Planning for the station was well under way by 1924. The location was chosen to give more room for trains, easing congestion at other existing stations, and they believed that Buffalo would quickly grow around it.
The cost of the project was estimated at $14 million and construction began in 1928. By June 2, 1929, New York Central Railway held a grand opening celebration with over 2,000 guests. Actual scheduled service, however, did not begin for another 21 days.
The BCT was big. Yet even though traffic began with over 200 daily trains, things were about to begin going downhill almost immediately. The depression hit, and the automobile was becoming an ever more popular method of transportation. During the war, however, traffic briefly spiked back up to 152 daily trains.
In 1956, with traffic again slumping, the New York Central Railway offered the terminal for sale for $1 million. There were no takers, and business continued to fall. In 1966, in order to reduce property taxes, several buildings on the property were demolished.
Costs continued to rise, and revenues continued to fall until finally the last train departed the station on October 28, 1979. Conrail closed its tower offices in 1980.
At the end of 1979, the building was sold for $75,000 to a realty company. The building was used for gala events, floor hockey, flea markets, and even had a private apartment for the owner, Anthony Fedele.
Fedele lost the building in a foreclosure for defaulting on his taxes in 1986. It was put up for auction and sold to Thomas Telesco for $100,000, as he was the only bidder. Telesco immediately began stripping and selling off anything of value from the building after which it was sold to Bernie and Samuel Tuchman.
The Tuchmans continued to ravage the Terminal for anything they could sell, and weren't too particular about how much damage they did in the process. They didn't bother to secure the building and so it also fell victim to constant vandalism. After many complaints, and badgering by local preservationists, the Tuchmans sold the Terminal to Scott Field of the Preservation Coalition of Erie County for $1 and the assumption of over $70,000 in back taxes. This was in August 1997.
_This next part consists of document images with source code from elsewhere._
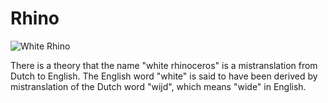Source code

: # Rhino

![White Rhino](https://en.wikipedia.org/wiki/White_rhinoceros#/media/File:White_Rhino_at_Working_with_Wildlife.jpg)

There is a theory that the name "white rhinoceros" is a mistranslation from Dutch to English. The English word "white" is said to have been derived by mistranslation of the Dutch word "wijd", which means "wide" in English.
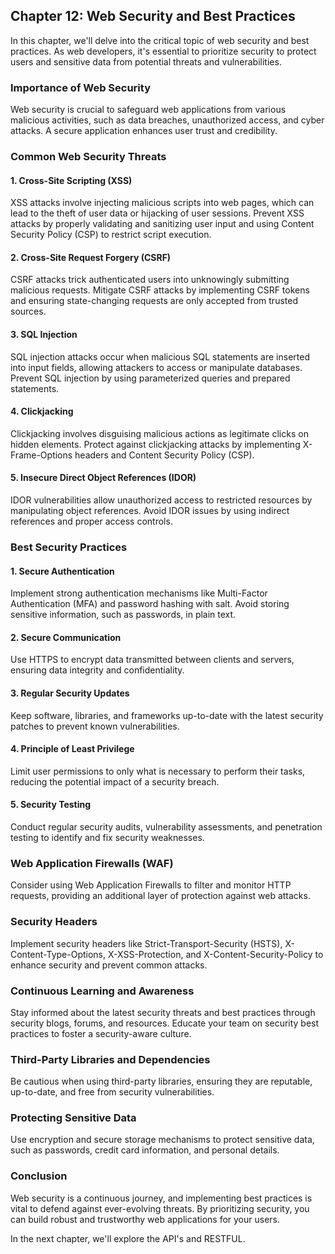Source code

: ## Chapter 12: Web Security and Best Practices

In this chapter, we'll delve into the critical topic of web security and best practices. As web developers, it's essential to prioritize security to protect users and sensitive data from potential threats and vulnerabilities.

### Importance of Web Security

Web security is crucial to safeguard web applications from various malicious activities, such as data breaches, unauthorized access, and cyber attacks. A secure application enhances user trust and credibility.

### Common Web Security Threats

#### 1. Cross-Site Scripting (XSS)

XSS attacks involve injecting malicious scripts into web pages, which can lead to the theft of user data or hijacking of user sessions. Prevent XSS attacks by properly validating and sanitizing user input and using Content Security Policy (CSP) to restrict script execution.

#### 2. Cross-Site Request Forgery (CSRF)

CSRF attacks trick authenticated users into unknowingly submitting malicious requests. Mitigate CSRF attacks by implementing CSRF tokens and ensuring state-changing requests are only accepted from trusted sources.

#### 3. SQL Injection

SQL injection attacks occur when malicious SQL statements are inserted into input fields, allowing attackers to access or manipulate databases. Prevent SQL injection by using parameterized queries and prepared statements.

#### 4. Clickjacking

Clickjacking involves disguising malicious actions as legitimate clicks on hidden elements. Protect against clickjacking attacks by implementing X-Frame-Options headers and Content Security Policy (CSP).

#### 5. Insecure Direct Object References (IDOR)

IDOR vulnerabilities allow unauthorized access to restricted resources by manipulating object references. Avoid IDOR issues by using indirect references and proper access controls.

### Best Security Practices

#### 1. Secure Authentication

Implement strong authentication mechanisms like Multi-Factor Authentication (MFA) and password hashing with salt. Avoid storing sensitive information, such as passwords, in plain text.

#### 2. Secure Communication

Use HTTPS to encrypt data transmitted between clients and servers, ensuring data integrity and confidentiality.

#### 3. Regular Security Updates

Keep software, libraries, and frameworks up-to-date with the latest security patches to prevent known vulnerabilities.

#### 4. Principle of Least Privilege

Limit user permissions to only what is necessary to perform their tasks, reducing the potential impact of a security breach.

#### 5. Security Testing

Conduct regular security audits, vulnerability assessments, and penetration testing to identify and fix security weaknesses.

### Web Application Firewalls (WAF)

Consider using Web Application Firewalls to filter and monitor HTTP requests, providing an additional layer of protection against web attacks.

### Security Headers

Implement security headers like Strict-Transport-Security (HSTS), X-Content-Type-Options, X-XSS-Protection, and X-Content-Security-Policy to enhance security and prevent common attacks.

### Continuous Learning and Awareness

Stay informed about the latest security threats and best practices through security blogs, forums, and resources. Educate your team on security best practices to foster a security-aware culture.

### Third-Party Libraries and Dependencies

Be cautious when using third-party libraries, ensuring they are reputable, up-to-date, and free from security vulnerabilities.

### Protecting Sensitive Data

Use encryption and secure storage mechanisms to protect sensitive data, such as passwords, credit card information, and personal details.

### Conclusion

Web security is a continuous journey, and implementing best practices is vital to defend against ever-evolving threats. By prioritizing security, you can build robust and trustworthy web applications for your users.

In the next chapter, we'll explore the API's and RESTFUL.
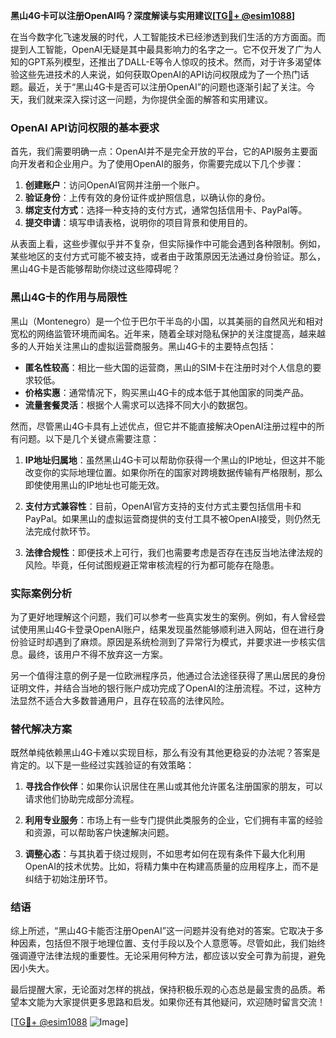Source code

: **黑山4G卡可以注册OpenAI吗？深度解读与实用建议[[TG💪+ @esim1088](https://t.me/s/esim1088)]**

在当今数字化飞速发展的时代，人工智能技术已经渗透到我们生活的方方面面。而提到人工智能，OpenAI无疑是其中最具影响力的名字之一。它不仅开发了广为人知的GPT系列模型，还推出了DALL-E等令人惊叹的技术。然而，对于许多渴望体验这些先进技术的人来说，如何获取OpenAI的API访问权限成为了一个热门话题。最近，关于“黑山4G卡是否可以注册OpenAI”的问题也逐渐引起了关注。今天，我们就来深入探讨这一问题，为你提供全面的解答和实用建议。

### OpenAI API访问权限的基本要求

首先，我们需要明确一点：OpenAI并不是完全开放的平台，它的API服务主要面向开发者和企业用户。为了使用OpenAI的服务，你需要完成以下几个步骤：

1. **创建账户**：访问OpenAI官网并注册一个账户。
2. **验证身份**：上传有效的身份证件或护照信息，以确认你的身份。
3. **绑定支付方式**：选择一种支持的支付方式，通常包括信用卡、PayPal等。
4. **提交申请**：填写申请表格，说明你的项目背景和使用目的。

从表面上看，这些步骤似乎并不复杂，但实际操作中可能会遇到各种限制。例如，某些地区的支付方式可能不被支持，或者由于政策原因无法通过身份验证。那么，黑山4G卡是否能够帮助你绕过这些障碍呢？

### 黑山4G卡的作用与局限性

黑山（Montenegro）是一个位于巴尔干半岛的小国，以其美丽的自然风光和相对宽松的网络监管环境而闻名。近年来，随着全球对隐私保护的关注度提高，越来越多的人开始关注黑山的虚拟运营商服务。黑山4G卡的主要特点包括：

- **匿名性较高**：相比一些大国的运营商，黑山的SIM卡在注册时对个人信息的要求较低。
- **价格实惠**：通常情况下，购买黑山4G卡的成本低于其他国家的同类产品。
- **流量套餐灵活**：根据个人需求可以选择不同大小的数据包。

然而，尽管黑山4G卡具有上述优点，但它并不能直接解决OpenAI注册过程中的所有问题。以下是几个关键点需要注意：

1. **IP地址归属地**：虽然黑山4G卡可以帮助你获得一个黑山的IP地址，但这并不能改变你的实际地理位置。如果你所在的国家对跨境数据传输有严格限制，那么即使使用黑山的IP地址也可能无效。
   
2. **支付方式兼容性**：目前，OpenAI官方支持的支付方式主要包括信用卡和PayPal。如果黑山的虚拟运营商提供的支付工具不被OpenAI接受，则仍然无法完成付款环节。

3. **法律合规性**：即便技术上可行，我们也需要考虑是否存在违反当地法律法规的风险。毕竟，任何试图规避正常审核流程的行为都可能存在隐患。

### 实际案例分析

为了更好地理解这个问题，我们可以参考一些真实发生的案例。例如，有人曾经尝试使用黑山4G卡登录OpenAI账户，结果发现虽然能够顺利进入网站，但在进行身份验证时却遇到了麻烦。原因是系统检测到了异常行为模式，并要求进一步核实信息。最终，该用户不得不放弃这一方案。

另一个值得注意的例子是一位欧洲程序员，他通过合法途径获得了黑山居民的身份证明文件，并结合当地的银行账户成功完成了OpenAI的注册流程。不过，这种方法显然不适合大多数普通用户，且存在较高的法律风险。

### 替代解决方案

既然单纯依赖黑山4G卡难以实现目标，那么有没有其他更稳妥的办法呢？答案是肯定的。以下是一些经过实践验证的有效策略：

1. **寻找合作伙伴**：如果你认识居住在黑山或其他允许匿名注册国家的朋友，可以请求他们协助完成部分流程。
   
2. **利用专业服务**：市场上有一些专门提供此类服务的企业，它们拥有丰富的经验和资源，可以帮助客户快速解决问题。
   
3. **调整心态**：与其执着于绕过规则，不如思考如何在现有条件下最大化利用OpenAI的技术优势。比如，将精力集中在构建高质量的应用程序上，而不是纠结于初始注册环节。

### 结语

综上所述，“黑山4G卡能否注册OpenAI”这一问题并没有绝对的答案。它取决于多种因素，包括但不限于地理位置、支付手段以及个人意愿等。尽管如此，我们始终强调遵守法律法规的重要性。无论采用何种方法，都应该以安全可靠为前提，避免因小失大。

最后提醒大家，无论面对怎样的挑战，保持积极乐观的心态总是最宝贵的品质。希望本文能为大家提供更多思路和启发。如果你还有其他疑问，欢迎随时留言交流！

[[TG💪+ @esim1088](https://t.me/s/esim1088) ![Image](https://i.postimg.cc/4NQfJmqS/Snipaste-2025-05-13-00-14-12.png)]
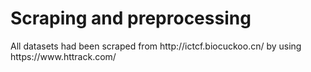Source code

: <h1>Scraping and preprocessing</h1>
All datasets had been scraped from http://ictcf.biocuckoo.cn/ by using https://www.httrack.com/
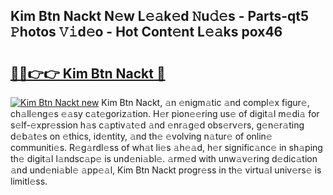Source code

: ## Kim Btn Nackt N𝚎w L𝚎𝚊k𝚎d 𝙽u𝚍𝚎s - Parts-qt5 𝙿hotos 𝚅𝚒d𝚎o - Hot Cont𝚎nt L𝚎𝚊ks pox46

# <h2><a href="http://kvbi3ij.teov.top/?on=Kim+Btn+Nackt">🔗🔗👉👉 Kim Btn Nackt 🔗</a></h2>

[![Kim Btn Nackt new](https://i.imgur.com/QqkWNDz.gif)](http://kvbi3ij.teov.top/?on=Kim+Btn+Nackt)
Kim Btn Nackt, 𝚊n 𝚎nigm𝚊tic 𝚊nd compl𝚎x figur𝚎, ch𝚊ll𝚎ng𝚎s 𝚎𝚊sy c𝚊t𝚎goriz𝚊tion. H𝚎r pion𝚎𝚎ring us𝚎 of digit𝚊l m𝚎di𝚊 for s𝚎lf-𝚎xpr𝚎ssion h𝚊s c𝚊ptiv𝚊t𝚎d 𝚊nd 𝚎nr𝚊g𝚎d obs𝚎rv𝚎rs, g𝚎n𝚎r𝚊ting d𝚎b𝚊t𝚎s on 𝚎thics, id𝚎ntity, 𝚊nd th𝚎 𝚎volving n𝚊tur𝚎 of onlin𝚎 communiti𝚎s. R𝚎g𝚊rdl𝚎ss of wh𝚊t li𝚎s 𝚊h𝚎𝚊d, h𝚎r signific𝚊nc𝚎 in sh𝚊ping th𝚎 digit𝚊l l𝚊ndsc𝚊p𝚎 is und𝚎ni𝚊bl𝚎. 𝚊rm𝚎d with unw𝚊v𝚎ring d𝚎dic𝚊tion 𝚊nd und𝚎ni𝚊bl𝚎 𝚊pp𝚎𝚊l, Kim Btn Nackt progr𝚎ss in th𝚎 virtu𝚊l univ𝚎rs𝚎 is limitl𝚎ss.
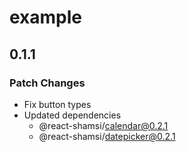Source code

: # example

## 0.1.1

### Patch Changes

- Fix button types
- Updated dependencies
  - @react-shamsi/calendar@0.2.1
  - @react-shamsi/datepicker@0.2.1

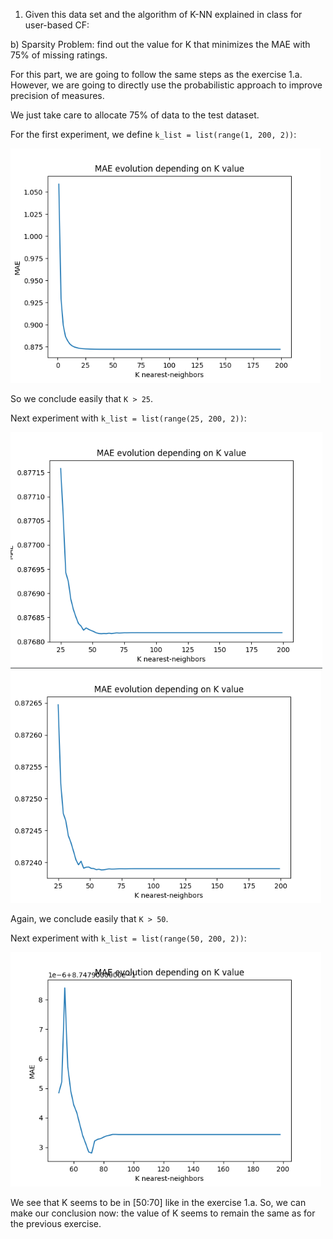 1. Given this data set and the algorithm of K-NN explained in class for user-based CF:

b) Sparsity Problem: find out the value for K that minimizes the MAE with 75% of missing ratings.

For this part, we are going to follow the same steps as the exercise 1.a. However, we are going to directly use the
probabilistic approach to improve precision of measures.

We just take care to allocate 75% of data to the test dataset.

For the first experiment, we define `k_list = list(range(1, 200, 2))`:

![img.png](img/img-3.png)

So we conclude easily that `K > 25`.

Next experiment with `k_list = list(range(25, 200, 2))`:

![img.png](img/img-4.png)
![img.png](img/img-5.png)

Again, we conclude easily that `K > 50`.

Next experiment with `k_list = list(range(50, 200, 2))`:

![img.png](img/img-6.png)

We see that K seems to be in [50:70] like in the exercise 1.a. So, we can make our conclusion now: the value of K seems
to remain the same as for the previous exercise.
The Buffalo Central Restoration Corporation was formed and continues to operate the building to this day.
Ok, so this was a "tour". They opened the building to the public. This day, however, was going to be something a little different. It was the first time they were opening part of the tower to the general public.
It sounded worth seeing when I heard about it, and in many ways, it certainly was. The building is beautiful, exhibiting characteristics nobody ever puts in public buildings anymore. Even the climb up the stairs to the 13th floor seemed worthwhile when I stepped through the window onto the balcony and looked out over the rail yard.
There are vast parts of this building that they won't let you see. There are parts of the rail yard they won't let you get to. There are adjacent buildings they don't want you to see, and they're careful to add details about alarms, smurfs, etc.
Putting me here and telling me I can't see all these things is like locking a cannibal in a Weight-Watchers convention and telling him he can't eat. The feast, however, will come another day.